I could hear a woman was yelling “HELP me, HELP me”! My roommate slept and snored pretty much the whole time I was there. My roommates IV unit starting beeping (like an alarm clock), but I thought she was calling the nurse – and after half an hour I called the nurse to come and turn it off. Apparently, it was my fault that it beeped so long, as they could not hear it at the nurse’s station! Hmmmm. (and this room costs $165 per night?) I decided I might as well read my magazines at 1:30 a.m.

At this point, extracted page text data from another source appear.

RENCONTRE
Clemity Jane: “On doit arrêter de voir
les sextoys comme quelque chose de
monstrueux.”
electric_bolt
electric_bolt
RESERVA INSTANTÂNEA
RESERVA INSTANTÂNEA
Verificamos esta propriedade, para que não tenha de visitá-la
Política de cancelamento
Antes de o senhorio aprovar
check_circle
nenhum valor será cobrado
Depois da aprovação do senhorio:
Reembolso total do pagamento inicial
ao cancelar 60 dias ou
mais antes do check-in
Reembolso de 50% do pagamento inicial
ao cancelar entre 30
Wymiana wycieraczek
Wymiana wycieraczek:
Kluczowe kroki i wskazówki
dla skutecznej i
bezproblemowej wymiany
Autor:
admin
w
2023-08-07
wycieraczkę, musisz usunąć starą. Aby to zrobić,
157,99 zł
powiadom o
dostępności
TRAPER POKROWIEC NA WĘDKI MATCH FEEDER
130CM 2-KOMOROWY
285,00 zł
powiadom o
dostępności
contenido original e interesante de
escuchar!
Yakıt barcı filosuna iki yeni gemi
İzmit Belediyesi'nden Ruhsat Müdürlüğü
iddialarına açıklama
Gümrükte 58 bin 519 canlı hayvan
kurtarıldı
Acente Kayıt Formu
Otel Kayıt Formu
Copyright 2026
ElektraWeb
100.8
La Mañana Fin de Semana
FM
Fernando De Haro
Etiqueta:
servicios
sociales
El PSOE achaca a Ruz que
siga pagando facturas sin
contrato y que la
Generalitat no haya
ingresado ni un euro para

My world was reduced to no food, no rest and I had to figure out my own way in and out of bed, turn off and on machines and basically stand guard! With my thoughts left to myself at 2 a.m. after surgery that may or may not be cancer, I cried! Then I started thinking about this story and started laughing.
Every time the nurses came in to check on us, my eyes were WIDE OPEN. It started to freak them out. The nurse came in at 2 a.m. to take blood, I was wide awake. They came in to check my blood pressure and take my temperature, I was wide awake. They offered me “drugs” to help me sleep. I burst out laughing. Drugs make me puke! What part of that didn’t they understand? Hmmmm. By 5:30 a.m. – I had gone 36 hours with no solid food (just water). I was a “wee bit famished”. By 7:30 a.m. food arrived: Rice cereal (baby cereal), one dried-up gluten free toast, grape jelly and coffee. I have not had coffee in about 5 months. I didn’t care – I was so hungry and it tasted soooo good. I kept it down! Now, I just had to wait for my doctor to release me. 38 hours with no solid food – there’s a new record for me!!!!
My husband came to check in on me and by lunch time, there was still no sign of the doctor, so I sent my faithful spouse home (about 30 minutes away). Of course, ten minutes later the doctor came in to release me. Thank goodness for cell phones and texting so I got my hubby to turn around before he got home. Drainage tube removed, IV removed, prosthesis safe, got dressed and got out of there! Not sure what was going on with my roommate. The whole time I was there, she only went to the bathroom once and she slept pretty much the whole time! Hmmmmm? Good thing I didn’t have a roommate who kept going to the bathroom every two hours and had to have the light on because she couldn’t sleep!